Athletes lined up at the start in 34 locations worldwide, including Silverstone Circuit, to compete in the race, the first of its kind, and raise funds for spinal cord injury research.

Rather than racing towards a finishing line, the competitors are chased by the ‘catcher car’ travelling at a pre-determined speed. Once you have been overtaken by the ‘catcher car’ your race is finished. All the events kicked off simultaneously, which meant racers in Silverstone started out at 11am. The field included former Formula 1 Red Bull racing driver Mark Webber as well as our own Keith Jansz. The Finmere mouth-painter who wore the tracksuit he was given to carry the Olympic torch in 2012 for the occasion, said the experience was a thrilling one.

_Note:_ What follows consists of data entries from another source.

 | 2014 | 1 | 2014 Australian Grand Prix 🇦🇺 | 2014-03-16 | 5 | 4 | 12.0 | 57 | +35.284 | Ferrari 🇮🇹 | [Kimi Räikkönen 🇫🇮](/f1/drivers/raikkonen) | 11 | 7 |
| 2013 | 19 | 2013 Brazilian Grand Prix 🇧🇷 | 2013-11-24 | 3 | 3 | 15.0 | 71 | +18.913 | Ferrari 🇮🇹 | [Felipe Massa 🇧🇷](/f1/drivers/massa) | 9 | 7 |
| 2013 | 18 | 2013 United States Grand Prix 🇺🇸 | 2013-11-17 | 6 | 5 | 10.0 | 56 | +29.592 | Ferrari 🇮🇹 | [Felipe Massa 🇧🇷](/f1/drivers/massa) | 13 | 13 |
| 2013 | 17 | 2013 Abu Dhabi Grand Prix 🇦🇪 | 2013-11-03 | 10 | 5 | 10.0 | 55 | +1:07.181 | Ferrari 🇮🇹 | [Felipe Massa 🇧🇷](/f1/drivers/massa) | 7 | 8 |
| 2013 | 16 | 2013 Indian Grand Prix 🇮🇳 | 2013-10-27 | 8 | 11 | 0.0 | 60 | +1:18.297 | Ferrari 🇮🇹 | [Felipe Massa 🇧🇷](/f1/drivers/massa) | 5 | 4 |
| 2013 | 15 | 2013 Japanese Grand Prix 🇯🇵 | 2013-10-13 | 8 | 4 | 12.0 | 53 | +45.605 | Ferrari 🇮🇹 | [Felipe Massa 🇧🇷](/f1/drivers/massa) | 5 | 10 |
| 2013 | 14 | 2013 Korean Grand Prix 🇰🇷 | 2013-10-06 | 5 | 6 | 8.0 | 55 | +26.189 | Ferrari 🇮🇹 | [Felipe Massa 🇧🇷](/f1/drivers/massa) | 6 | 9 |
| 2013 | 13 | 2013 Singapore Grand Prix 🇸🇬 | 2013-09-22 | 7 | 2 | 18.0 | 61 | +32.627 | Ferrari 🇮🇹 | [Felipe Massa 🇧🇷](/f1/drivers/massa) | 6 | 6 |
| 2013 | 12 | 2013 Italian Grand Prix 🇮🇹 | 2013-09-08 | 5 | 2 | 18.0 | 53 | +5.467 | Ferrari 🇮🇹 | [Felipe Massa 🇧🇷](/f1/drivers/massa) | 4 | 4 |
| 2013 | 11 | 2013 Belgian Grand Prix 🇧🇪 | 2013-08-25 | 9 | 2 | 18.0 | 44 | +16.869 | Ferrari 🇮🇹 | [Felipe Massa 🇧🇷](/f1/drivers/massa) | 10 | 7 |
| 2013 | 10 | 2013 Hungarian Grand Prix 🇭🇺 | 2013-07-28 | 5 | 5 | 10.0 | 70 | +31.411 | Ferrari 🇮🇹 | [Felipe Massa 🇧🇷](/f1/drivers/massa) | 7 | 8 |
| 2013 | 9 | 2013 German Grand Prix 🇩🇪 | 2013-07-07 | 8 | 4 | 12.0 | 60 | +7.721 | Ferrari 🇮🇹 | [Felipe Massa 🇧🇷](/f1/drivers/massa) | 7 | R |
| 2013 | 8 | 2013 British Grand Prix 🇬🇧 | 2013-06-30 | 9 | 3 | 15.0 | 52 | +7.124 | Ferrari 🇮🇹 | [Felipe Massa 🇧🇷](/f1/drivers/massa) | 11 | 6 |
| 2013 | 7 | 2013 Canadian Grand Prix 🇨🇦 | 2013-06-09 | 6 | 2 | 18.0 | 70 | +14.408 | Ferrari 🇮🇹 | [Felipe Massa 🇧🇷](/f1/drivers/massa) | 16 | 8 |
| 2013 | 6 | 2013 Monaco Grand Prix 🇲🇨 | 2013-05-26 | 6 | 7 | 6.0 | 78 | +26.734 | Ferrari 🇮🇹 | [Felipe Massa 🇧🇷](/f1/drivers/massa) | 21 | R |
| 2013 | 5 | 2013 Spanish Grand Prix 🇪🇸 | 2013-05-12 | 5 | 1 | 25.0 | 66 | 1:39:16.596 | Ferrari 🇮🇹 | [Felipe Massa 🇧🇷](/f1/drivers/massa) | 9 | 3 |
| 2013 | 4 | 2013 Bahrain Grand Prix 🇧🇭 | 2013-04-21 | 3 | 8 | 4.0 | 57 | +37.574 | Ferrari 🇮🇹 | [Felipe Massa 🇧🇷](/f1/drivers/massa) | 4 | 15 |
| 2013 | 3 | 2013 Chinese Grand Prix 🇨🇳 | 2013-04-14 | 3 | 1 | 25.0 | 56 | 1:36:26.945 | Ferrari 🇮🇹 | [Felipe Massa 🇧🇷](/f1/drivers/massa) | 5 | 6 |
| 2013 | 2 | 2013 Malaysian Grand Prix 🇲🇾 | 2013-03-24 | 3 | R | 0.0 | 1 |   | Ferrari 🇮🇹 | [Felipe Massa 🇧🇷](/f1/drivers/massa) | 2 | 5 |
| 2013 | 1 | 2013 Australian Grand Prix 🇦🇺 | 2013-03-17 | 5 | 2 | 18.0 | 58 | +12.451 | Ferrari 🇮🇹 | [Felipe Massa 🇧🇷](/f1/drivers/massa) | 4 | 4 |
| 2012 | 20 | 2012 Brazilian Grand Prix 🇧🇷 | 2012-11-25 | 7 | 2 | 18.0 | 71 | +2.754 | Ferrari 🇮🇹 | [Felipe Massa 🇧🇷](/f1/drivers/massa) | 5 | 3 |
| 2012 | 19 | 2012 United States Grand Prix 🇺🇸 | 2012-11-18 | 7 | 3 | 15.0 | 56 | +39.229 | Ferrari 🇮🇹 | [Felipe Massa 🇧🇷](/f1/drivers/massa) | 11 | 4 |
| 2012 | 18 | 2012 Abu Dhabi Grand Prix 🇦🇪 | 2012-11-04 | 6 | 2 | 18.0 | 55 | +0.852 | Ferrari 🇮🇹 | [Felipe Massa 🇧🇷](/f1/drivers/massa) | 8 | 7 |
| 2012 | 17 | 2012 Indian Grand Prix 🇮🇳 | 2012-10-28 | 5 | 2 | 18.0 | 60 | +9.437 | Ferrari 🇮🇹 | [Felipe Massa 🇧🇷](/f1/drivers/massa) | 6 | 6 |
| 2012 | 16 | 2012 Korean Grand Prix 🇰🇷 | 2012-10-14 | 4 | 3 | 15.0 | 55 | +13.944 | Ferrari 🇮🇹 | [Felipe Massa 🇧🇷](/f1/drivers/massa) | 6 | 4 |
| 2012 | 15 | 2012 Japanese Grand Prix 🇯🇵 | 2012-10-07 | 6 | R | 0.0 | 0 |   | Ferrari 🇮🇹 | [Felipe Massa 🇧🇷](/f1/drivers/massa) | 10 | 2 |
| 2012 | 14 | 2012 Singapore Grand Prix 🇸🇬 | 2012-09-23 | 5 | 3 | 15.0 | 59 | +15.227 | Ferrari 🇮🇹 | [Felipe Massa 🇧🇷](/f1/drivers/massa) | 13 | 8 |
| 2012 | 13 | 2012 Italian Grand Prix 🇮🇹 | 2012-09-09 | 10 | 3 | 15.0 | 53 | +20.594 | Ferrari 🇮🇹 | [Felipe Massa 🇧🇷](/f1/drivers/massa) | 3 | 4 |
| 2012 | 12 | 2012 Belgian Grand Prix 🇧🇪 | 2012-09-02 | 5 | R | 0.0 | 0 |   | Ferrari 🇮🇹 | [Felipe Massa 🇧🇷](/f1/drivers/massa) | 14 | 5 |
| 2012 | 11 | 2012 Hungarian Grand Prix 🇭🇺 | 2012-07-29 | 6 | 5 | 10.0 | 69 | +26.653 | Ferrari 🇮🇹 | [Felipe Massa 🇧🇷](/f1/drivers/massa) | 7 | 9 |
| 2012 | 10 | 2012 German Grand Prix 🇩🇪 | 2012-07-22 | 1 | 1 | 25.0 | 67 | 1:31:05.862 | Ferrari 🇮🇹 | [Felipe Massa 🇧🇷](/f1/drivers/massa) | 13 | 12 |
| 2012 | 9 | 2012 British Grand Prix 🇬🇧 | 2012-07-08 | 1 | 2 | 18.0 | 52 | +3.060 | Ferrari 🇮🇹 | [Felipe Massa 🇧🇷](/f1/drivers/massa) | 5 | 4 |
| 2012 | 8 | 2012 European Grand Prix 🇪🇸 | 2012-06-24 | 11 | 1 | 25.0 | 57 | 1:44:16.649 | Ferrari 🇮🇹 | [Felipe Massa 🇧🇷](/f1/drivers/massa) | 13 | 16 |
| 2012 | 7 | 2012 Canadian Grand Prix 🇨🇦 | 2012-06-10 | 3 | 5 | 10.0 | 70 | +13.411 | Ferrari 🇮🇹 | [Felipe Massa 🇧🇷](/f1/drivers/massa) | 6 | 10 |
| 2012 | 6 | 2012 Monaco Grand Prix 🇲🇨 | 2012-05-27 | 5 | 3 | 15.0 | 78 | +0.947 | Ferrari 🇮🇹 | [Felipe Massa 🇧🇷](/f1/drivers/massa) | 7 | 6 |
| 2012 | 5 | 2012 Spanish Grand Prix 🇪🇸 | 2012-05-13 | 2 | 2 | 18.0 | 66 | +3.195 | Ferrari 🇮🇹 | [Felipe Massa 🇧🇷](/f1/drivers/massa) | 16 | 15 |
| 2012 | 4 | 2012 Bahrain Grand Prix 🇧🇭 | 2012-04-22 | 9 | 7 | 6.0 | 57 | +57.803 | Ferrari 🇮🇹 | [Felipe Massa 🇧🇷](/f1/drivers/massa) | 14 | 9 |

Keith, who uses a wheelchair following a car accident in 1995 which left him paralysed from the shoulders down, is also an ambassador for the Wings For Life cause.

He said: “Just a marvellous event to be part of with a great fun spirit of the day. I managed to raise over £2,000 for Wings for Life spinal research and it’s a great big thanks to all my wonderful supporters.”

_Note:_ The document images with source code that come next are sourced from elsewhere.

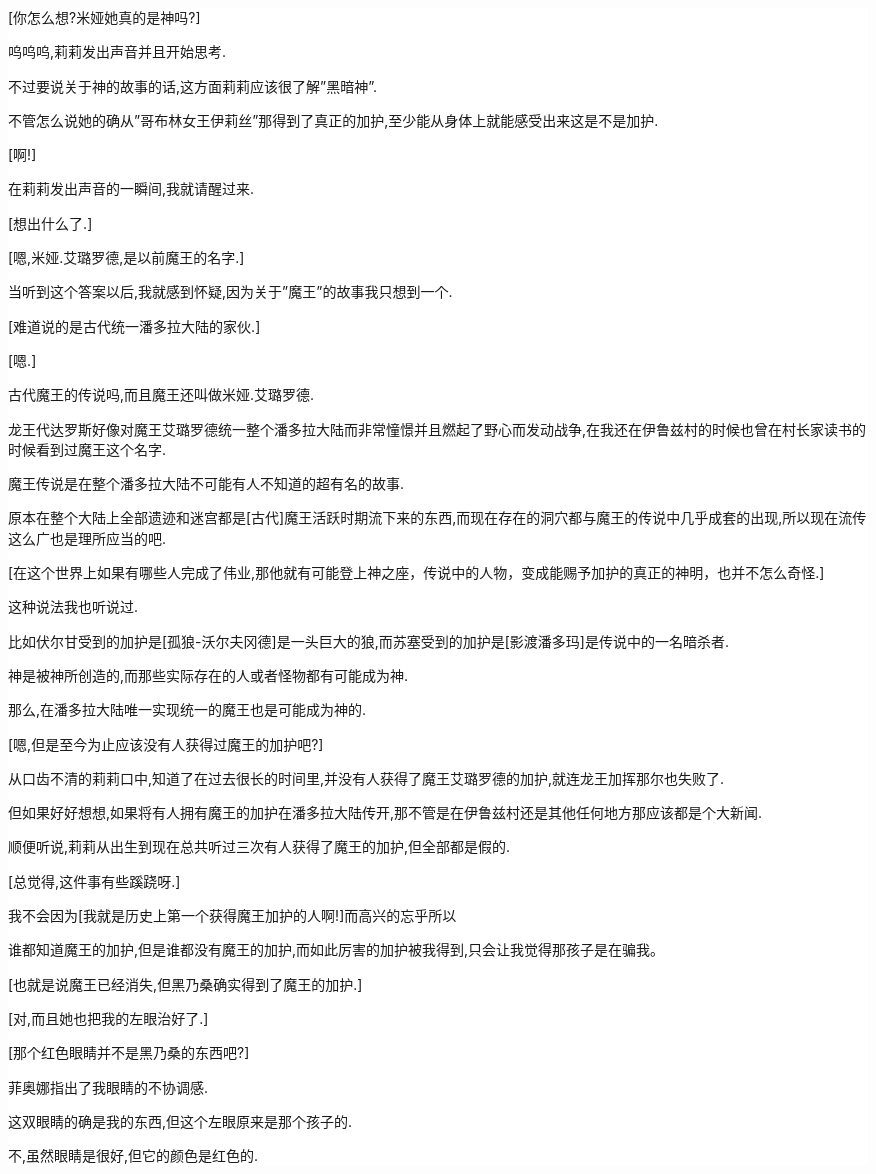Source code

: \[你怎么想?米娅她真的是神吗?]

呜呜呜,莉莉发出声音并且开始思考.

不过要说关于神的故事的话,这方面莉莉应该很了解”黑暗神”.

不管怎么说她的确从”哥布林女王伊莉丝”那得到了真正的加护,至少能从身体上就能感受出来这是不是加护.

\[啊!]

在莉莉发出声音的一瞬间,我就请醒过来.

\[想出什么了.]

\[嗯,米娅.艾璐罗德,是以前魔王的名字.]

当听到这个答案以后,我就感到怀疑,因为关于”魔王”的故事我只想到一个.

\[难道说的是古代统一潘多拉大陆的家伙.]

\[嗯.]

古代魔王的传说吗,而且魔王还叫做米娅.艾璐罗德.

龙王代达罗斯好像对魔王艾璐罗德统一整个潘多拉大陆而非常憧憬并且燃起了野心而发动战争,在我还在伊鲁兹村的时候也曾在村长家读书的时候看到过魔王这个名字.

魔王传说是在整个潘多拉大陆不可能有人不知道的超有名的故事.

原本在整个大陆上全部遗迹和迷宫都是\[古代]魔王活跃时期流下来的东西,而现在存在的洞穴都与魔王的传说中几乎成套的出现,所以现在流传这么广也是理所应当的吧.

\[在这个世界上如果有哪些人完成了伟业,那他就有可能登上神之座，传说中的人物，变成能赐予加护的真正的神明，也并不怎么奇怪.]

这种说法我也听说过.

比如伏尔甘受到的加护是\[孤狼-沃尔夫冈德]是一头巨大的狼,而苏塞受到的加护是\[影渡潘多玛]是传说中的一名暗杀者.

神是被神所创造的,而那些实际存在的人或者怪物都有可能成为神.

那么,在潘多拉大陆唯一实现统一的魔王也是可能成为神的.

\[嗯,但是至今为止应该没有人获得过魔王的加护吧?]

从口齿不清的莉莉口中,知道了在过去很长的时间里,并没有人获得了魔王艾璐罗德的加护,就连龙王加挥那尔也失败了.

但如果好好想想,如果将有人拥有魔王的加护在潘多拉大陆传开,那不管是在伊鲁兹村还是其他任何地方那应该都是个大新闻.

顺便听说,莉莉从出生到现在总共听过三次有人获得了魔王的加护,但全部都是假的.

\[总觉得,这件事有些蹊跷呀.]

我不会因为\[我就是历史上第一个获得魔王加护的人啊!]而高兴的忘乎所以

谁都知道魔王的加护,但是谁都没有魔王的加护,而如此厉害的加护被我得到,只会让我觉得那孩子是在骗我。

\[也就是说魔王已经消失,但黑乃桑确实得到了魔王的加护.]

\[对,而且她也把我的左眼治好了.]

\[那个红色眼睛并不是黑乃桑的东西吧?]

菲奥娜指出了我眼睛的不协调感.

这双眼睛的确是我的东西,但这个左眼原来是那个孩子的.

不,虽然眼睛是很好,但它的颜色是红色的.
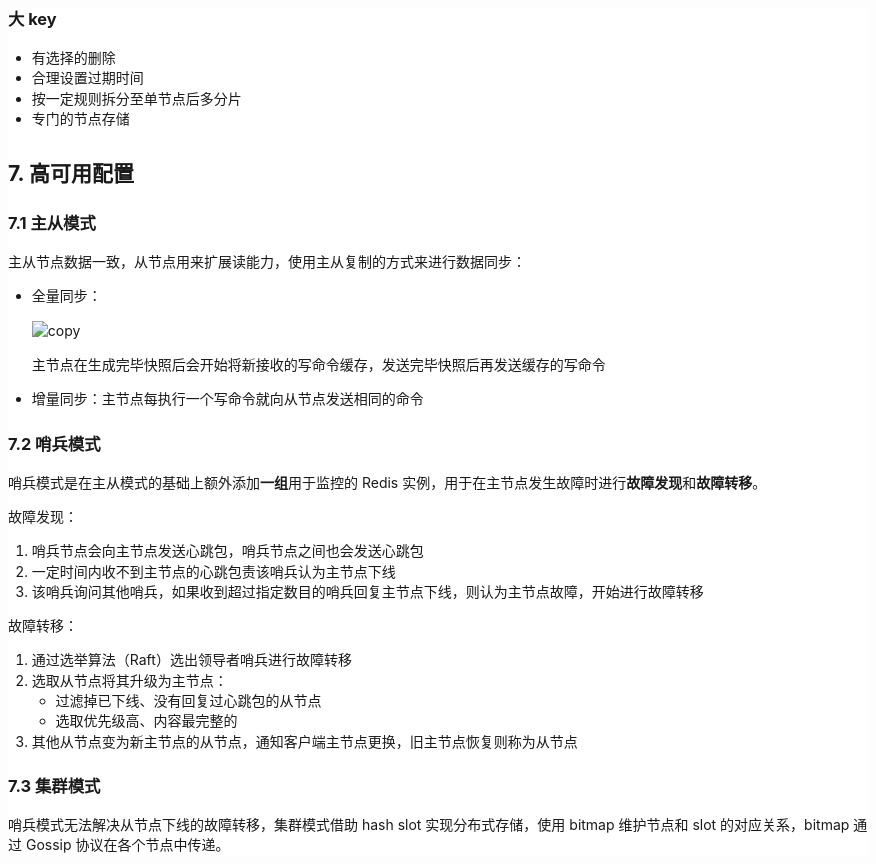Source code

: ### 大 key

* 有选择的删除
* 合理设置过期时间
* 按一定规则拆分至单节点后多分片
* 专门的节点存储
## 7. 高可用配置

### 7.1 主从模式

主从节点数据一致，从节点用来扩展读能力，使用主从复制的方式来进行数据同步：

* 全量同步：

    ![copy](image/master_servant_copy.png)

    主节点在生成完毕快照后会开始将新接收的写命令缓存，发送完毕快照后再发送缓存的写命令
* 增量同步：主节点每执行一个写命令就向从节点发送相同的命令

### 7.2 哨兵模式

哨兵模式是在主从模式的基础上额外添加**一组**用于监控的 Redis 实例，用于在主节点发生故障时进行**故障发现**和**故障转移**。

故障发现：

1. 哨兵节点会向主节点发送心跳包，哨兵节点之间也会发送心跳包
2. 一定时间内收不到主节点的心跳包责该哨兵认为主节点下线
3. 该哨兵询问其他哨兵，如果收到超过指定数目的哨兵回复主节点下线，则认为主节点故障，开始进行故障转移

故障转移：

1. 通过选举算法（Raft）选出领导者哨兵进行故障转移
2. 选取从节点将其升级为主节点：
    * 过滤掉已下线、没有回复过心跳包的从节点
    * 选取优先级高、内容最完整的
3. 其他从节点变为新主节点的从节点，通知客户端主节点更换，旧主节点恢复则称为从节点

### 7.3 集群模式

哨兵模式无法解决从节点下线的故障转移，集群模式借助 hash slot 实现分布式存储，使用 bitmap 维护节点和 slot 的对应关系，bitmap 通过 Gossip 协议在各个节点中传递。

Keith, who needs some help to move his wheelchair himself, took part in the main event alongside more than 800 others, rather than the elite wheelchair section. He was overtaken by the ‘catcher car’ at 5.5kms.

The global winner was Ethiopian athlete Lemawork Ketama who ran 78.57km before being caught in Austria. Eighteen-year-old Norwegian Elise Molvik, who had previously only run as far as 30km, was the female global winner in her home country, running 54.79km.

The Silverstone winners, Paul Martelletti and Joanna Zakrzewski, finished fifth and seventh globally with distances of 69.37km and 45.39km respectively.

Mark Webber set himself a target of 10km but managed to keep going until 28.36km.

In total 35,397 runners started the race and travelled 530,928 collectively. The race, which sees all of its £40 entry fee donated to spinal cord injury research, raised €3 million.

The event will now become an annual one with next year’s taking place on May 3, 2015.